Sun Beginning to Shine Through Tort Reform Lies

Like most of the county, Nevada bent to popular opinion by enacting a $350,000 cap on pain and suffering in 2004. To accomplish massive restrictions on negligence liability, insurance companies aired television ads of doctors walking out of town along the highway, fleeing from high malpractice insurance costs.

 

A congressional study and a national consumer advocacy group found at the time that the health care industry had spent millions of dollars exaggerating the malpractice crisis in Nevada and elsewhere in the country. Doctors overall weren’t actually leaving Nevada at a high rate. But the commercials, helped persuade voters to approve an industry-backed ballot initiative imposing a $350,000 cap on pain and suffering.

But the insurance industry didn’t bother to consider that minimizing their risk on claim payouts would lead to increased negligence. In Nevada, a Doctor is being sued for implementing cost-cutting strategies in his now closed endoscopy clinic that allegedly endangered the lives of his patients. Injured victims have claimed the Doctor re-used syringes without sanitizing them, and in many cases exposed his patients to Hepatitis C.

AB495 was recently introduced in the Nevada General Assembly. The bill seeks to eliminate the $350,000 cap. The measure also would increase the time limit for bringing a malpractice case to trial after it is filed. Instead of having two years, plaintiffs would have up to five years to get to trial.

### ASSIGNMENT
In the piece on tort reform in Nevada, how long would plaintiffs have to bring a malpractice case to trial under AB495?

### GIVEN DATA
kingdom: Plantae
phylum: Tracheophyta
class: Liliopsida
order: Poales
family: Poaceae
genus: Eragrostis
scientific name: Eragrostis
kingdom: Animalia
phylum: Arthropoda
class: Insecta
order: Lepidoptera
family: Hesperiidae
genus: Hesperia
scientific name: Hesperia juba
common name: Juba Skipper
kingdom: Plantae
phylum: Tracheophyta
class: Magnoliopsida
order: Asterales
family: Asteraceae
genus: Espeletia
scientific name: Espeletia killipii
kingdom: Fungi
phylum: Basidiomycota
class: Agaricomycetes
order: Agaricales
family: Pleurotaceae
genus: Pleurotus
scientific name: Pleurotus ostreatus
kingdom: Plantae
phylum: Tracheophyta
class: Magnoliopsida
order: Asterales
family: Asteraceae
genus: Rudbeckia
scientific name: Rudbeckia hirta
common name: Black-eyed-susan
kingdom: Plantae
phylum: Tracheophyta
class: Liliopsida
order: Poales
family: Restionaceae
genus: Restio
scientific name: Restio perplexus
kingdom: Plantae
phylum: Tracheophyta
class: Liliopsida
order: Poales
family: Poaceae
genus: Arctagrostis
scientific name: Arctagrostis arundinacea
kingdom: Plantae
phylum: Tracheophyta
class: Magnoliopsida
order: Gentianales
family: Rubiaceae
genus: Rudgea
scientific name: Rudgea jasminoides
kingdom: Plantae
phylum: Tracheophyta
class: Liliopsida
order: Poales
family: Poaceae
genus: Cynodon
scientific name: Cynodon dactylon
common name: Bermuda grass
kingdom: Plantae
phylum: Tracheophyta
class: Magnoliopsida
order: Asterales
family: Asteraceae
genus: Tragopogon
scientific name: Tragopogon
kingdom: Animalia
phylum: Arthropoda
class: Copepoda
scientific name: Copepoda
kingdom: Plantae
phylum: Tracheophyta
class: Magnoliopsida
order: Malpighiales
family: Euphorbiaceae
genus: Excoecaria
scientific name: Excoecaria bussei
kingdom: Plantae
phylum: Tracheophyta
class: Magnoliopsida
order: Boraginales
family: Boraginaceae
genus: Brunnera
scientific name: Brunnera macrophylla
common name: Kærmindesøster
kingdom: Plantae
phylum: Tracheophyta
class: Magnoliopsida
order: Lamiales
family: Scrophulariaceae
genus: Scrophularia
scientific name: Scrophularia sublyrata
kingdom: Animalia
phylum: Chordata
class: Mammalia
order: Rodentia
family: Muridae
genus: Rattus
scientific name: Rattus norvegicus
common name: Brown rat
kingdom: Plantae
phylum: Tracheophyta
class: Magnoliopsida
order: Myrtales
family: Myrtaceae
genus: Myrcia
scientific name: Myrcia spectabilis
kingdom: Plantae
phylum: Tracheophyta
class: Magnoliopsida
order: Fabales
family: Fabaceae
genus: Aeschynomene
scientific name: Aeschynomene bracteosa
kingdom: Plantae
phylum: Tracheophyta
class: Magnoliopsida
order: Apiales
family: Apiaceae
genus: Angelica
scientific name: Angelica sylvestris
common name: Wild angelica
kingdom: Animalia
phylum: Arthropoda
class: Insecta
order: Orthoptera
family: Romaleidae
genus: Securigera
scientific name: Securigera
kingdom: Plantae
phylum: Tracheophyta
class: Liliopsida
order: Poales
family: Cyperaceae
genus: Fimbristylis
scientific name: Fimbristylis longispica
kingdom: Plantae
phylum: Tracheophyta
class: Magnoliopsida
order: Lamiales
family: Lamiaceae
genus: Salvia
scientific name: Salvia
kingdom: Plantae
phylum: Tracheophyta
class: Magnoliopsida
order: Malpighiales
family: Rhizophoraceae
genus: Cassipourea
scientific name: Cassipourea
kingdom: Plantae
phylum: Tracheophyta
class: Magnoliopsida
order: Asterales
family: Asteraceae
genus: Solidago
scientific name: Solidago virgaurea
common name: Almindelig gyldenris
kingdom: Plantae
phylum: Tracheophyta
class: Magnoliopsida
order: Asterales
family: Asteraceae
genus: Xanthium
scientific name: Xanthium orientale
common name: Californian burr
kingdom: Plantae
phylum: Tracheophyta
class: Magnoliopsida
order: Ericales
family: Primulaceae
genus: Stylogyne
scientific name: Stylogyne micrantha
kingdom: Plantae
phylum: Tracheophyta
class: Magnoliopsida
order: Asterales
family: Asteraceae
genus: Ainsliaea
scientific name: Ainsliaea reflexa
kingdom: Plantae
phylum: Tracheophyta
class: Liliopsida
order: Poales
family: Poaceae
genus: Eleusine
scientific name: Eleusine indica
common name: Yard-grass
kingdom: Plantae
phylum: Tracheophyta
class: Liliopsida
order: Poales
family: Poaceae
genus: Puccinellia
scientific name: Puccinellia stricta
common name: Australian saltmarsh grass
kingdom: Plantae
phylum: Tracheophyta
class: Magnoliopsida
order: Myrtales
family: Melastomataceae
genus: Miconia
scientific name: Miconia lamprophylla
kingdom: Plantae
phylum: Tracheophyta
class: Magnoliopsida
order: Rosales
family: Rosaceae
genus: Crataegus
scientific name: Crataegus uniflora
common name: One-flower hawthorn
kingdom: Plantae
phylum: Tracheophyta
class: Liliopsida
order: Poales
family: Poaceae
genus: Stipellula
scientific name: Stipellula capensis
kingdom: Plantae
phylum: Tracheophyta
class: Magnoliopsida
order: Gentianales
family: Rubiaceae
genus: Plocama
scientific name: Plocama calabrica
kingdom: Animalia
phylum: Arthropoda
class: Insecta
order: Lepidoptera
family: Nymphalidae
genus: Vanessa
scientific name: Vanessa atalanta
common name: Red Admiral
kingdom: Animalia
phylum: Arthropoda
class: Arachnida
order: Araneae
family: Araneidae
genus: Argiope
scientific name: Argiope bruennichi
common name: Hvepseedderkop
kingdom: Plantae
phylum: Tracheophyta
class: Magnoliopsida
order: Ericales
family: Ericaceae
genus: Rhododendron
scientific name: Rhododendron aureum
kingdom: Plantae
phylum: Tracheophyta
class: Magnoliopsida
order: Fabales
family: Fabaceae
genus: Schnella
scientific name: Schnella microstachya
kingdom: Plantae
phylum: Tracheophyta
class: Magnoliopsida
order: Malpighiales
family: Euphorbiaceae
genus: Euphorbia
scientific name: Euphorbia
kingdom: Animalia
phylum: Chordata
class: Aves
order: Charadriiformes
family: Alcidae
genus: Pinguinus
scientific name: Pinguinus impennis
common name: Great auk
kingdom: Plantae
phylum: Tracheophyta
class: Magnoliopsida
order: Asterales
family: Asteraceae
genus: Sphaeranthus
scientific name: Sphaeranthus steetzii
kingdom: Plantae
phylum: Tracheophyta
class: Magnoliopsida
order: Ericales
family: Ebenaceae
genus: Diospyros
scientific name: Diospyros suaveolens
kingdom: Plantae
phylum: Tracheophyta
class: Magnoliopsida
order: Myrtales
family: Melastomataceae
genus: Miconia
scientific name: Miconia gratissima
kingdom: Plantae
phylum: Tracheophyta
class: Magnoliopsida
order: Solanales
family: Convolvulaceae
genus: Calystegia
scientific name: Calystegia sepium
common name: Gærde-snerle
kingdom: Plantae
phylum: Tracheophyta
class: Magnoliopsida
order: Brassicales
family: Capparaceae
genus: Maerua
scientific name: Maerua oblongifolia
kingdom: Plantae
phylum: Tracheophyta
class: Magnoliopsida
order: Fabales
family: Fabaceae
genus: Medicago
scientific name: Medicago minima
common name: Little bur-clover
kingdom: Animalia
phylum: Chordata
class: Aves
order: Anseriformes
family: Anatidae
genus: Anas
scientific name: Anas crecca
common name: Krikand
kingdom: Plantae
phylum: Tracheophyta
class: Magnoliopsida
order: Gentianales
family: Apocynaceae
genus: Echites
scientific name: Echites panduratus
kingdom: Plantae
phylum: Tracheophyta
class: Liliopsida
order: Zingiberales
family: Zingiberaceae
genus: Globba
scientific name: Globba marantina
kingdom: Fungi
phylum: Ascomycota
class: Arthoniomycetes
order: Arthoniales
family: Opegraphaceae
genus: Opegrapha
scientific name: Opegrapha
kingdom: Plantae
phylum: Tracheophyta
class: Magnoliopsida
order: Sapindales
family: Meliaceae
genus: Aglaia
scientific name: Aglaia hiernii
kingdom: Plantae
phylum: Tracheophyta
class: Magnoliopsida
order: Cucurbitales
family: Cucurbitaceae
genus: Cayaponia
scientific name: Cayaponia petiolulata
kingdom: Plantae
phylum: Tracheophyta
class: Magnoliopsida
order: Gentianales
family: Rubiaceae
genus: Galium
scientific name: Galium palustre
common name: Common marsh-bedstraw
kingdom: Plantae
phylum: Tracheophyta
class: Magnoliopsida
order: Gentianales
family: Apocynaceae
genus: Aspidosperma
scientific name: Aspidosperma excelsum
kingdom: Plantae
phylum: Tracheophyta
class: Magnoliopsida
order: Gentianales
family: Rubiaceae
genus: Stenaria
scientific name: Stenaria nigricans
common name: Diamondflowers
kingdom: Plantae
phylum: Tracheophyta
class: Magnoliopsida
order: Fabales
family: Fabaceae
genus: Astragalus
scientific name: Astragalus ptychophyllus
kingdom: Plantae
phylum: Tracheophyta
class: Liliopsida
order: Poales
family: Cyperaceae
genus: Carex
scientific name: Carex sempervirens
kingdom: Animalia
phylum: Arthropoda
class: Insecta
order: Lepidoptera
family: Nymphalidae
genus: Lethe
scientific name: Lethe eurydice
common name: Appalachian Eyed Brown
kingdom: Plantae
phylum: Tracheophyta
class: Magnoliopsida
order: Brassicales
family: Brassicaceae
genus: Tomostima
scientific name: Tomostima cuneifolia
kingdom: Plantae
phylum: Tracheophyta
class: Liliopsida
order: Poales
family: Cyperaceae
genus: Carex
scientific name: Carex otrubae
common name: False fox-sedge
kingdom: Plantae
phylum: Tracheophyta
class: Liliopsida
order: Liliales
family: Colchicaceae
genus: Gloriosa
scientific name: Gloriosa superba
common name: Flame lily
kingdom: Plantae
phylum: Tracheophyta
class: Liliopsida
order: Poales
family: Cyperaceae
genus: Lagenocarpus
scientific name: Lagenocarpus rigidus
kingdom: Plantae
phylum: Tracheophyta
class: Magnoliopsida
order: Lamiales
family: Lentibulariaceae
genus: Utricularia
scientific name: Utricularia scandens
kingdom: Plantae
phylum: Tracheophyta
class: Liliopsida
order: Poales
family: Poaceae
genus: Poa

### WRITTEN RESPONSE
Up to five years, instead of two.